I think what is particularly pertinent is that there is a, as often, there is a contradiction between equities and bond markets. So the equity market, which obviously the S&P [500® Index] hit recent highs and has hit new highs most days, is really saying there is going to be a soft landing and we are mid-cycle. Whereas the bond market, which is always more miserable, saying, “Well no, there is a hard landing coming, and it is late cycle.” And there are lots of charts and slides and debate I could show you to back up both schools of thought if you like.
So, if you like, the jury is out between the equity guys looking for the mid-cycle soft landing and the Fed hoping for it. It did happen in ’94 and ’95, so history would suggest there’s a one-in-four chance of it happening. We think it’s probably higher. It’s not inconceivable you might get some sort of soft landing and then a hard landing. But I think what is true, and if you like the tell, is you certainly won’t get a soft landing with a strong dollar. So unless the dollar weakens quite materially from here, we think it is very hard to get a soft landing.

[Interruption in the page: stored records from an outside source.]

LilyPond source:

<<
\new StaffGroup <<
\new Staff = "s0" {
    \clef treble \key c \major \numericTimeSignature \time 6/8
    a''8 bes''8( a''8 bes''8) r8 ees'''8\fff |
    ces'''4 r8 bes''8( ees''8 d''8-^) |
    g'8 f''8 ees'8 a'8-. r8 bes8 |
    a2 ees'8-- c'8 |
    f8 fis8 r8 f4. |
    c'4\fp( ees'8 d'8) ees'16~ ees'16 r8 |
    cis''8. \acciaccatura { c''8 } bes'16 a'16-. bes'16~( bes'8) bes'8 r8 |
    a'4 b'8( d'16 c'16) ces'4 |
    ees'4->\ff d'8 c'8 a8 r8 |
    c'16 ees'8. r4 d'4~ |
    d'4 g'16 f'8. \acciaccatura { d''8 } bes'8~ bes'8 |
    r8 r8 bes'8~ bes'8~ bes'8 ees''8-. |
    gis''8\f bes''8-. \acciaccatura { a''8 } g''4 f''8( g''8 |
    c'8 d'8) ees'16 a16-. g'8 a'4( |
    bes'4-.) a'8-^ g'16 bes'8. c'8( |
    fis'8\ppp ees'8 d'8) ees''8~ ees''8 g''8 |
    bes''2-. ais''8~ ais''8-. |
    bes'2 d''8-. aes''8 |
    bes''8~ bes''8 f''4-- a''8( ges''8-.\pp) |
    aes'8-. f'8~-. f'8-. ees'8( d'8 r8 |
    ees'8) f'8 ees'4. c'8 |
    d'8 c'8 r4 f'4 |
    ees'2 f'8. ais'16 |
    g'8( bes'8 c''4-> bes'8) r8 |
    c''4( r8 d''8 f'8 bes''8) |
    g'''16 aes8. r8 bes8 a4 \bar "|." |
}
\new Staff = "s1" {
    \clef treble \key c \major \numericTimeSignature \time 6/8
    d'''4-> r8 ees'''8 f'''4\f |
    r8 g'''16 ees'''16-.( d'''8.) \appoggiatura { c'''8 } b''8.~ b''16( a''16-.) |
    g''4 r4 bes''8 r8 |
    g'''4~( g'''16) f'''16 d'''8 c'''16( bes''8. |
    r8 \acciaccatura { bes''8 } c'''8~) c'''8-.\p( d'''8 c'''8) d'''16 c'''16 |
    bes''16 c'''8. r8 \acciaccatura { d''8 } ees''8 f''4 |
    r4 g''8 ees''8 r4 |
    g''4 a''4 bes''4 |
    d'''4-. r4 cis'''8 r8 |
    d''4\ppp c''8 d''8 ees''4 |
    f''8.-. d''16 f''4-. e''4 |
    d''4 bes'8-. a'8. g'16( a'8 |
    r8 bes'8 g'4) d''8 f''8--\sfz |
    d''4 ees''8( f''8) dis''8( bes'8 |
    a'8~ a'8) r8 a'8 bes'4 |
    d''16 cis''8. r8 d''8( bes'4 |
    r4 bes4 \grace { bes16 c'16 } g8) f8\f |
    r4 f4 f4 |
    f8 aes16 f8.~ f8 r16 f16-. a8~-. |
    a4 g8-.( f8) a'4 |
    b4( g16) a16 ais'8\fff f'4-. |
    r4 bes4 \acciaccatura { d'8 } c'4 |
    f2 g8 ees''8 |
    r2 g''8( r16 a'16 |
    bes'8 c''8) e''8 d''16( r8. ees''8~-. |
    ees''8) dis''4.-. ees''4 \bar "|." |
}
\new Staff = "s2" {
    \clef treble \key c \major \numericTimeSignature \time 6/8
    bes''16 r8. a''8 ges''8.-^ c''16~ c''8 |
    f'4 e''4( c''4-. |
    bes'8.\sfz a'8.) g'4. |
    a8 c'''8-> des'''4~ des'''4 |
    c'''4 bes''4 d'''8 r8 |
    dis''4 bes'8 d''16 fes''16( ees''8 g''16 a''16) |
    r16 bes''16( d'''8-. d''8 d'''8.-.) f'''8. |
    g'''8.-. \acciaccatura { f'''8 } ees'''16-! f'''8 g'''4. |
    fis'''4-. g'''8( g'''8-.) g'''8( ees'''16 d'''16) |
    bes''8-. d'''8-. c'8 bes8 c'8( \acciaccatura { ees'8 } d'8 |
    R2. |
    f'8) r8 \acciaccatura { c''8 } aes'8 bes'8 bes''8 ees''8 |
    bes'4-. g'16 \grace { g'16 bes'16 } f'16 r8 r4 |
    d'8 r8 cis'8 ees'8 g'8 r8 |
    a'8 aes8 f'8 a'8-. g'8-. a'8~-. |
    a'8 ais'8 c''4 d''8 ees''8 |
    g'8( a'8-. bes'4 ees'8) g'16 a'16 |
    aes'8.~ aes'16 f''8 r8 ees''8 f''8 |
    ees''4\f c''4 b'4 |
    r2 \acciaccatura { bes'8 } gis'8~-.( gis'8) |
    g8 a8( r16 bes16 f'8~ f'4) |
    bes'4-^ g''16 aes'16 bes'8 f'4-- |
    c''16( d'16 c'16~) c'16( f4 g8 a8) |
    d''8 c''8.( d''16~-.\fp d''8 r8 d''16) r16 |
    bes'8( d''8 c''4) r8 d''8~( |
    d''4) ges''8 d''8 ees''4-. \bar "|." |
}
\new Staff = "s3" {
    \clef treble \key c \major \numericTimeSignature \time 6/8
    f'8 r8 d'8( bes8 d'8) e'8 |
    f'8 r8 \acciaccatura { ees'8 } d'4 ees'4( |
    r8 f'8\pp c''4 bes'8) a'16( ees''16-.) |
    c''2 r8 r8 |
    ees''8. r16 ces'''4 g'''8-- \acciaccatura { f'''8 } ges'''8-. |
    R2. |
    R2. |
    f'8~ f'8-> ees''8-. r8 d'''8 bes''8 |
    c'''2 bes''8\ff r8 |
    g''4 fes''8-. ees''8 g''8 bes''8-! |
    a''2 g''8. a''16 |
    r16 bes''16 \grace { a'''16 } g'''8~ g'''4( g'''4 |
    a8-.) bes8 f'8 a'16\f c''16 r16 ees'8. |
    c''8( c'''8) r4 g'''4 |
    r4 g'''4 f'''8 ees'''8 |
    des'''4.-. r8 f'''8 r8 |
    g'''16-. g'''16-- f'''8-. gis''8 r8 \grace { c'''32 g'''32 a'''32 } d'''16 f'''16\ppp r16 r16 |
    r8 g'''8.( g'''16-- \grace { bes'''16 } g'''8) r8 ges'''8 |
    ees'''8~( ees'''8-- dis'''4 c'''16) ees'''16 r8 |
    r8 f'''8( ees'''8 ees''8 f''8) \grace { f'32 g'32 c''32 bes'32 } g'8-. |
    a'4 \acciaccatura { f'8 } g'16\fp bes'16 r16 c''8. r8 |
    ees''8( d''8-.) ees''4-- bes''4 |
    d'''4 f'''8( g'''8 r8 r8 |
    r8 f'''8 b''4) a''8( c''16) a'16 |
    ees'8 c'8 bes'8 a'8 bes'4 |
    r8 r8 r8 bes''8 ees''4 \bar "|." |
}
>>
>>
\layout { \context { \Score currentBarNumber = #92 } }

On the hard landing side, I think there’s a number of things to watch, not just stock levels and inventory levels and new orders and all that sort of traditional things, but also unemployment really is the tell; is unemployment going to tick up and is it going to spread from the manufacturing sectors into the service sectors and kind of cause a vicious spiral, which is quite hard to reverse.
So I think we are sort of sympathetic that the bond market ran ahead of itself and now it has backed up a little bit. But on the scheme of things, that is not that material. We are not seeing a massive breakout in some of the cyclicals and the value indexes like transports and financials and banking and so on. But they have moved a little bit. So I think it is an environment where you probably want a bit less duration, because it has run pretty far.
Sometimes it is not that obvious and there are endless things that we are all looking at between this soft landing, hard landing, late-cycle, mid-cycle scenario I have described, lots of data going on, trade wars and various other things as well. But I am just saying we are kind of the other side of the boat from where we were really last October and that in itself is pretty interesting.